Write out as a numbered list only the lines from the one containing "Surowiec Krzysztof (red.), Wybrane problemy" through the one containing "Szczupiel Justyna (red.) Current Research in", leaving out any blank lines.

> _PROVIDED INFORMATION_:

++++++

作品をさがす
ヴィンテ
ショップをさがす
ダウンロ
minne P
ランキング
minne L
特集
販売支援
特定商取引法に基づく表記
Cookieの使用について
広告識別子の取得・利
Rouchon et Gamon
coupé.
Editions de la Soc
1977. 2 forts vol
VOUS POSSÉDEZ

++++++

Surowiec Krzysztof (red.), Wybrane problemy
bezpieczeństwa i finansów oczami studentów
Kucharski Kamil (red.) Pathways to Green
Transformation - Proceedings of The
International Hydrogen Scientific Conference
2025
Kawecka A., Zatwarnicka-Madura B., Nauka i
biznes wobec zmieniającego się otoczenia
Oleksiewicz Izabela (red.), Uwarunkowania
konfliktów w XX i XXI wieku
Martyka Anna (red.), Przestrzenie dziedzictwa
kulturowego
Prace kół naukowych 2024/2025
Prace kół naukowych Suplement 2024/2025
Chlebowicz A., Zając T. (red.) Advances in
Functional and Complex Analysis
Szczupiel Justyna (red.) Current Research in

++++++

> _ANSWER FOR THIS EXERCISE_:
1. Surowiec Krzysztof (red.), Wybrane problemy
2. bezpieczeństwa i finansów oczami studentów
3. Kucharski Kamil (red.) Pathways to Green
4. Transformation - Proceedings of The
5. International Hydrogen Scientific Conference
6. 2025
7. Kawecka A., Zatwarnicka-Madura B., Nauka i
8. biznes wobec zmieniającego się otoczenia
9. Oleksiewicz Izabela (red.), Uwarunkowania
10. konfliktów w XX i XXI wieku
11. Martyka Anna (red.), Przestrzenie dziedzictwa
12. kulturowego
13. Prace kół naukowych 2024/2025
14. Prace kół naukowych Suplement 2024/2025
15. Chlebowicz A., Zając T. (red.) Advances in
16. Functional and Complex Analysis
17. Szczupiel Justyna (red.) Current Research in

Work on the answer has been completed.